Я тут же подумал, что из парня с такой светлой головой, который покупает книжки и не думает о девчонках, мог бы выйти толковый политик; в тот же день я познакомился со Стахом, и с тех пор мы неплохо ладим друг с другом.
Стах пробыл у Гопфера еще года три и за это время завел знакомства со студентами и молодыми чиновниками, которые наперебой снабжали его книжками, чтобы он мог сдать экзамены в университет.
Среди этой молодежи выделялся некий пан Леон, совсем еще мальчик (ему и двадцати лет не было); красив он был чрезвычайно, а уж умен!.. а горяч!.. Он, так сказать, помогал мне просвещать Вокульского в политике: если я рассказывал о Наполеоне и о высоком предназначении Бонапартов, то Леон говорил о Мадзини, Гарибальди и тому подобных знаменитостях.

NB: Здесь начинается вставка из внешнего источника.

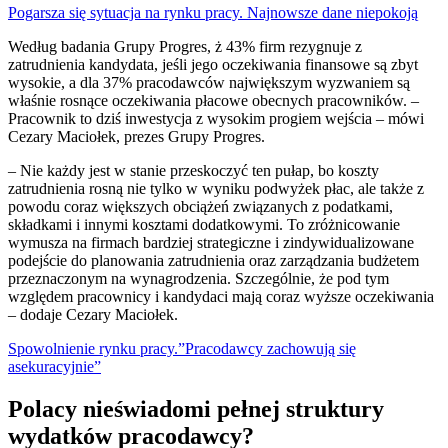
Pogarsza się sytuacja na rynku pracy. Najnowsze dane niepokoją
Według badania Grupy Progres, ż 43% firm rezygnuje z
zatrudnienia kandydata, jeśli jego oczekiwania finansowe są zbyt
wysokie, a dla 37% pracodawców największym wyzwaniem są
właśnie rosnące oczekiwania płacowe obecnych pracowników. –
Pracownik to dziś inwestycja z wysokim progiem wejścia – mówi
Cezary Maciołek, prezes Grupy Progres.
– Nie każdy jest w stanie przeskoczyć ten pułap, bo koszty
zatrudnienia rosną nie tylko w wyniku podwyżek płac, ale także z
powodu coraz większych obciążeń związanych z podatkami,
składkami i innymi kosztami dodatkowymi. To zróżnicowanie
wymusza na firmach bardziej strategiczne i zindywidualizowane
podejście do planowania zatrudnienia oraz zarządzania budżetem
przeznaczonym na wynagrodzenia. Szczególnie, że pod tym
względem pracownicy i kandydaci mają coraz wyższe oczekiwania
– dodaje Cezary Maciołek.
Spowolnienie rynku pracy.”Pracodawcy zachowują się
asekuracyjnie”
Polacy nieświadomi pełnej struktury
wydatków pracodawcy?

А как он умел воодушевлять людей!
— Трудись, — не раз говаривал он Стаху, — и верь, ибо сильная вера может остановить солнце, не то что исправить человеческие взаимоотношения.
— А может она определить меня в университет? — спросил Стах.
— Я убежден, — воскликнул Леон, и глаза его загорелись, — что если б ты хоть на минуту проникся той верой, которая вдохновляла первых апостолов, то сегодня же попал бы в университет!
— Или в сумасшедший дом, — усмехнулся Вокульский.
Леон забегал по комнате, размахивая руками.
— Что за ледяные сердца! Что за равнодушие! Что за пошлость кругом, — восклицал он, — если даже такой человек, как ты, полон неверия. Подумай, как много ты уже сделал за такой короткий срок: ты уже столько знаешь, что впору хоть сегодня сдавать экзамен…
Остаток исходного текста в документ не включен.